This is one in a series of profiles showcasing some of Harvard’s stellar graduates.
Hanna Amanuel ’16 knows something about dignity. Even as a child in the Bronx, she saw it in places where others might not: in the bravery of new immigrants, in the potential of the low-income grade schoolers around her, and in her mother, a proud woman from the Horn of Africa.
Amanuel will graduate from Harvard College in May. With her sharp intelligence, a fresh degree and the future that it implies might seem like a given — an accomplishment, but not an unusual one. That is not the case. She got to this point, she says, because mentors of color drew her onto a path that included competitive private schools, role models, and the reassurance that she could succeed.

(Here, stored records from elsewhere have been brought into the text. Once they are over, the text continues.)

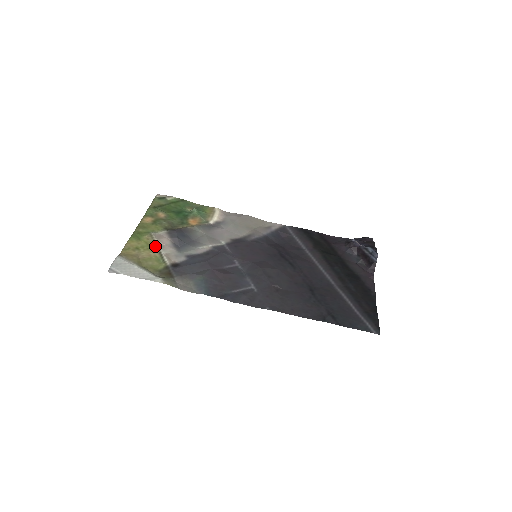
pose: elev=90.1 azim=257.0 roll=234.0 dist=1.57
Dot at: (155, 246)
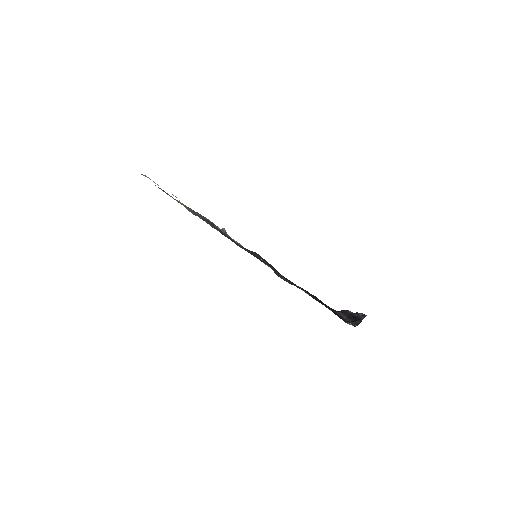
Dot at: occluded
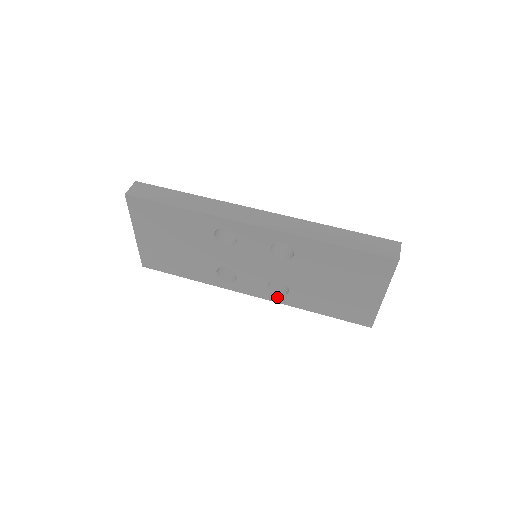
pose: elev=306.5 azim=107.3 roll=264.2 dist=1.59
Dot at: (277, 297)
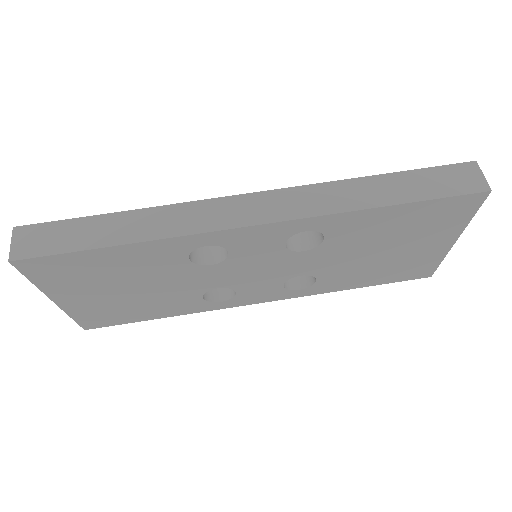
Dot at: (298, 292)
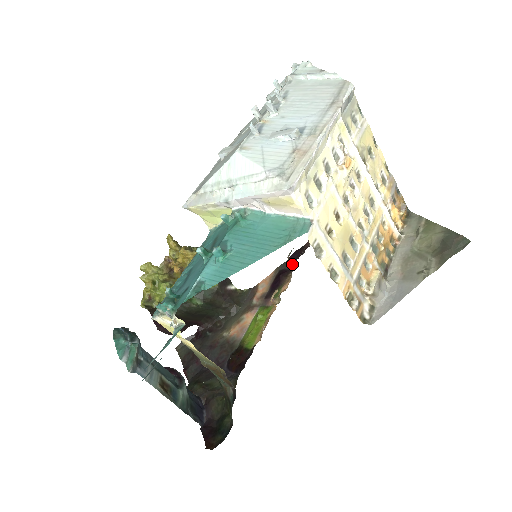
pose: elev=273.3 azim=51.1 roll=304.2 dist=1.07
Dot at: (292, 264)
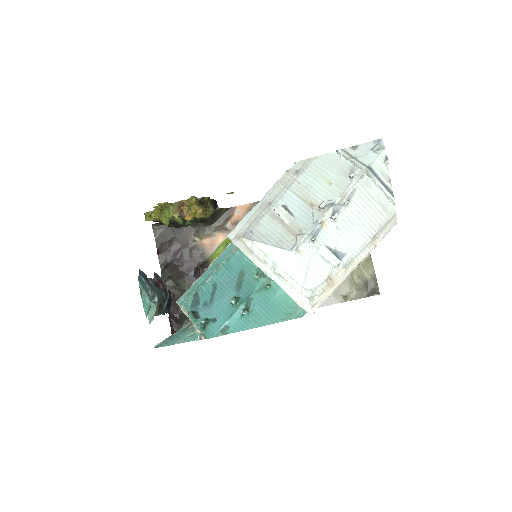
Dot at: occluded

She had not been given a chance to excel as a child attending public schools in the Bronx. Her parents had moved from Eritrea, a troubled postwar country in East Africa, and were getting by without a command of the language or many financial resources. In fourth grade, children were tracked into either an honors or average level. The first group was nearly all white and Asian students, and the latter nearly all black and Latino. Despite having skipped a grade, Amanuel was denied a spot in the honors class.
Racial disparities were clear to Amanuel even then, but the prejudicial structures beneath them were not. “As a child, I wasn’t aware of why it was that way. But I definitely felt like I wasn’t supported. I felt like the school didn’t see potential in me,” Amanuel says. “I did not imagine that I might go to a school like Harvard.”
Fortunately, she was noticed by Prep for Prep, a leadership and academic development program in New York City that offers promising students of color access to greater opportunities. With their assistance, and the steady guidance of supportive parents, she went on to attend a top private high school, Trinity School.
“I think that’s when I first started seeing myself as someone who could reach these high places,” she said, and that feeling was heightened when she visited Harvard on a college tour. She was hosted by a Nigerian student, a graduating senior with a connection to Prep for Prep. “She was super chill and very smart and also, like me, an African woman. She made me feel comfortable and like maybe I could do well here, too.”
Amanuel, who is on the pre-medicine track studying social anthropology and global health and health policy, focused her senior thesis on the national campaign against female genital cutting in Eritrea. Thanks to funding from Harvard’s Weatherhead Center for International Affairs and the Center for African Studies, she spent several months last year doing fieldwork in Africa. She interviewed anti-cutting campaigners and women in Asmara, the capital city, and villagers and medical professionals in rural areas outside of the capital.
Her interest focuses on the experiences of women who, like her own close relatives, have undergone genital cutting, many of them as babies, and moved forward with their lives. These dignified African women do not define themselves around this singular practice but hear constantly that they are “victims.”
“My project arose from a lot of what I have witnessed among women in my family … They feel a measure of discomfort with the ways in which their bodies are viewed by physicians and by people in general. Female genital cutting is often called ‘female genital mutilation’ and gets cast as this sort of ‘barbaric’ African practice. I think that my thesis emerged from a desire to look at the multiplicity of Eritrean women — to deconstruct a lot of the understanding that people have of this practice and of Africa.”
After graduation, Amanuel is heading to Oxford University on a Harvard-UK Fellowship. She thinks she’ll take African studies. She intends eventually to become an obstetrician-gynecologist and maternal health advocate in the Horn of Africa. She wants to improve access to quality reproductive health care, to foster an environment in which African women are treated with dignity and are encouraged to seek out medical care.
“It’s really important for me to help with healing on a personal level, as a physician, but also at the community and structural levels as a researcher and activist. My uncle, a doctor in rural Eritrea for more than 20 years, taught me well,” she said.
This spring, Amanuel has hosted high school students on a Harvard tour. They are women of color, veterans of Prep for Prep.
“My advice to people, especially women of color from working-class backgrounds like mine, is don’t get discouraged. If at first you feel out of place and struggle to find community, don’t lose heart. You deserve to be here.”